## [WHAT YOU SHOULD DO]
Please copy out the concept clearance text on assessing psychotherapy quality in practice word for word, from start to finish.

Pragmatic Strategies for Assessing Psychotherapy Quality in Practice
NAMHC Concept Clearance •
Joel Sherrill, Ph.D.
Division of Services and Intervention Research
This initiative is intended to support the development and testing of pragmatic tools and strategies for measuring the quality of psychotherapy delivered in practice settings. While progress has been made at identifying efficacious psychosocial interventions for disorders among youth and adults,1 there is no easy way to assure that a behavioral intervention delivered in practice is consistent with the intervention tested in a research study.
The NIMH Strategic Plan for Research calls for the development of valid and reliable measures of treatment quality and outcomes that can be feasibly applied at the person, clinic, system, and population levels (see Strategy 4.4). Recently, the Institute of Medicine established an ad hoc committee to develop a framework for Developing Evidence-Based Standards for Psychosocial Interventions for Mental Disorders. In their charge and deliberations, the committee emphasized the importance of quality and outcome performance measures. Likewise, implementation of the Mental Health Parity & Addiction Equity Act of 2008 and the Patient Protection and Affordable Care Act of 2010 compel increased attention to quality assessment and accountability.

## [Entries drawn from a dataset]
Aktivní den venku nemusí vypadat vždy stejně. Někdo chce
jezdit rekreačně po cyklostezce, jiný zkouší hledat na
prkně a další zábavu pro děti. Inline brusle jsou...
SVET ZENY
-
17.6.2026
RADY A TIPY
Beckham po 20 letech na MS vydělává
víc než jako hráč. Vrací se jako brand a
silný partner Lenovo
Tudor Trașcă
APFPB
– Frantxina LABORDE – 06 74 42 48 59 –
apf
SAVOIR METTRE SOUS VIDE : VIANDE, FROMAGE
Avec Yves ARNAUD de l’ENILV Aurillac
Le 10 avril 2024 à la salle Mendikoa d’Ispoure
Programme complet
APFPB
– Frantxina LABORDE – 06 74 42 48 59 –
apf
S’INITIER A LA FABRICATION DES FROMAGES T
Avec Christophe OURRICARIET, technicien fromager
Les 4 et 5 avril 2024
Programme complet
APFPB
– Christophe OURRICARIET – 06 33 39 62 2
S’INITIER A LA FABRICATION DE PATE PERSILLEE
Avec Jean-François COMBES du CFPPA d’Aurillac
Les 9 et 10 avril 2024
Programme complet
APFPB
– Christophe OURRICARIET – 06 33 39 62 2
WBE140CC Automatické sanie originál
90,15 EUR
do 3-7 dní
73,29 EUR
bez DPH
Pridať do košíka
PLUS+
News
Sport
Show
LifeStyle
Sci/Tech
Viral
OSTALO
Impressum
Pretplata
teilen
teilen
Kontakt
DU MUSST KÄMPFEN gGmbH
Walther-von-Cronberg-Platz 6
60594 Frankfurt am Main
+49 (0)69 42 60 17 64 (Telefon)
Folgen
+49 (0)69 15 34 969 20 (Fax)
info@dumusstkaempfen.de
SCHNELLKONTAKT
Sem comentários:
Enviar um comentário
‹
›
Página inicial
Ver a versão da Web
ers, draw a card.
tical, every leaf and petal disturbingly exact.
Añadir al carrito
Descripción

## [SOLUTION]
Pragmatic Strategies for Assessing Psychotherapy Quality in Practice
NAMHC Concept Clearance •
Joel Sherrill, Ph.D.
Division of Services and Intervention Research
This initiative is intended to support the development and testing of pragmatic tools and strategies for measuring the quality of psychotherapy delivered in practice settings. While progress has been made at identifying efficacious psychosocial interventions for disorders among youth and adults,1 there is no easy way to assure that a behavioral intervention delivered in practice is consistent with the intervention tested in a research study.
The NIMH Strategic Plan for Research calls for the development of valid and reliable measures of treatment quality and outcomes that can be feasibly applied at the person, clinic, system, and population levels (see Strategy 4.4). Recently, the Institute of Medicine established an ad hoc committee to develop a framework for Developing Evidence-Based Standards for Psychosocial Interventions for Mental Disorders. In their charge and deliberations, the committee emphasized the importance of quality and outcome performance measures. Likewise, implementation of the Mental Health Parity & Addiction Equity Act of 2008 and the Patient Protection and Affordable Care Act of 2010 compel increased attention to quality assessment and accountability.